● **Extract provided**:
---------------
Mema is the area between Kumbi Saleh that is considered as one of the capitals of ancient Ghana, and the middle Niger River where many kingdoms existed in the medieval times. Actually, Mema is in the dry savanna where agriculture is almost impossible. But, in ancient times, it was rich in water, because there ran a confluent of the Niger River. The prosperity of this region is attested by the existence of over one hundred archaeological sites.
This study is one of the first fruits of the excavations that we have carried out in Mali since 1998. The purpose of our archaeological research is: 1) To determine the time and the ecological conditions of the domestication of crops such as glaberrima rice and fonio; 2) To measure the economic development in Mema realized by agriculture, stock farming and iron production; 3) To understand the contribution of the Mema region to the formation of ancient West Ghana and Mali.
To fulfill above objectives, our field excavation was done in 1998 and 1999 in the archeological complex called Kolima in which Late Stone Age sites and Iron Age sites coexist. From a site of BC 850 to 800, we could find a quantity of fonio that was used as offerings to the divinities with a small domesticated ox. This can be a proof of the domestication of fonio from BC 850, one of the oldest cereals that have been found by the archeological excavations in West Africa. We could find also so many remains of iron furnaces that can be qualified as “industrial scale”. It should be these economic developments in Mema that had contributed to the formation of the ancient West African Kingdoms such as Ghana and Mali.
---------------
● **Data excerpt**:
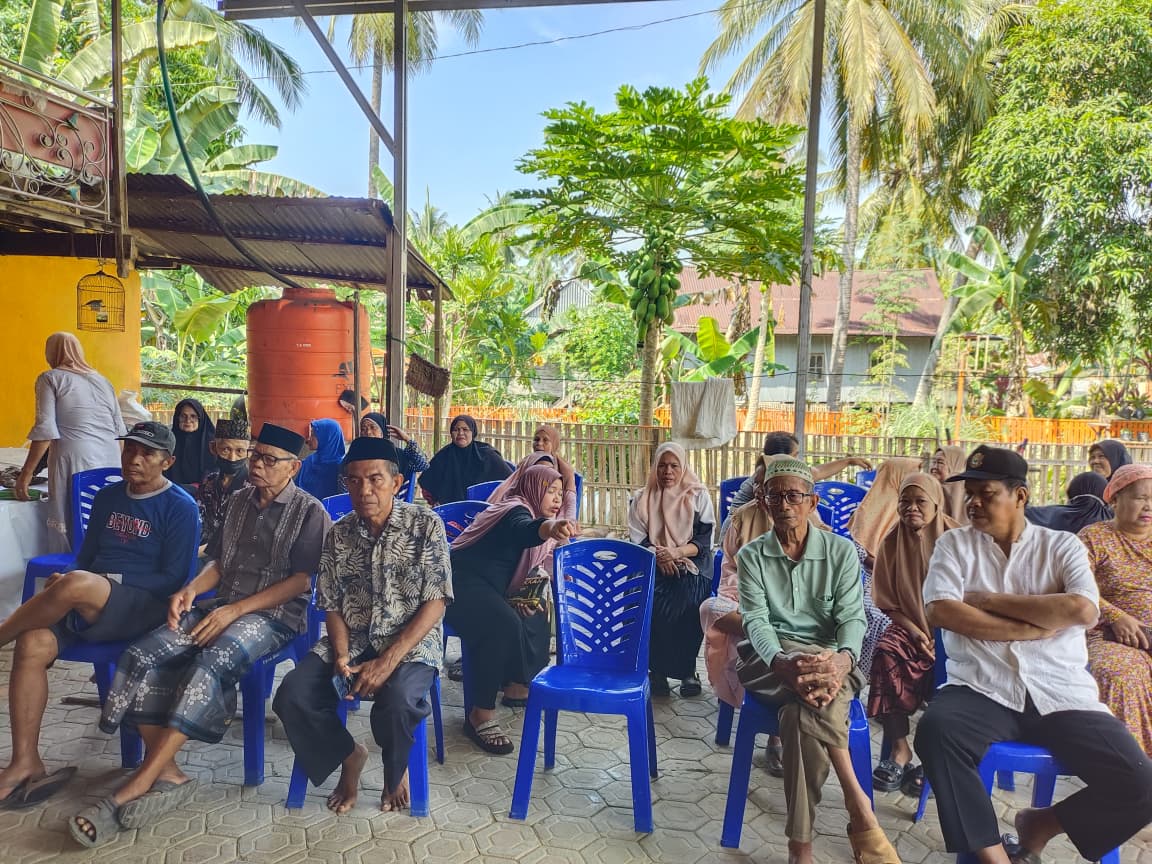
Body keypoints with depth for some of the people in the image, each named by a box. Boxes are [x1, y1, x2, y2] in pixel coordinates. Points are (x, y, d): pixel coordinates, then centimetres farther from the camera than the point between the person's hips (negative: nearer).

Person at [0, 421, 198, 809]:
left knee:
---------------
● **Required tasks**:
(1) In the passage on Mema, turn the paragraph beginning "To fulfill above objectives" into a bulleted list that keeps its main facts.
(2) Reproduce verbatim the part of the passage on Mema between "To fulfill above" and "as Ghana and Mali.", inclusive.
The lines above are separate from the passage on Mema.

● **Answer list**:
(1)
- Field excavation took place in 1998 and 1999 at Kolima, an archaeological complex where Late Stone Age and Iron Age sites coexist.
- A site dated to 850–800 BC yielded a quantity of fonio that had been used, along with a small domesticated ox, as offerings to the divinities.
- This can be a proof that fonio was domesticated from 850 BC, making it one of the oldest cereals found by archaeological excavations in West Africa.
- Many remains of iron furnaces were also found, which can be qualified as "industrial scale."
- These economic developments in Mema should have contributed to the formation of ancient West African kingdoms such as Ghana and Mali.

(2)
To fulfill above objectives, our field excavation was done in 1998 and 1999 in the archeological complex called Kolima in which Late Stone Age sites and Iron Age sites coexist. From a site of BC 850 to 800, we could find a quantity of fonio that was used as offerings to the divinities with a small domesticated ox. This can be a proof of the domestication of fonio from BC 850, one of the oldest cereals that have been found by the archeological excavations in West Africa. We could find also so many remains of iron furnaces that can be qualified as “industrial scale”. It should be these economic developments in Mema that had contributed to the formation of the ancient West African Kingdoms such as Ghana and Mali.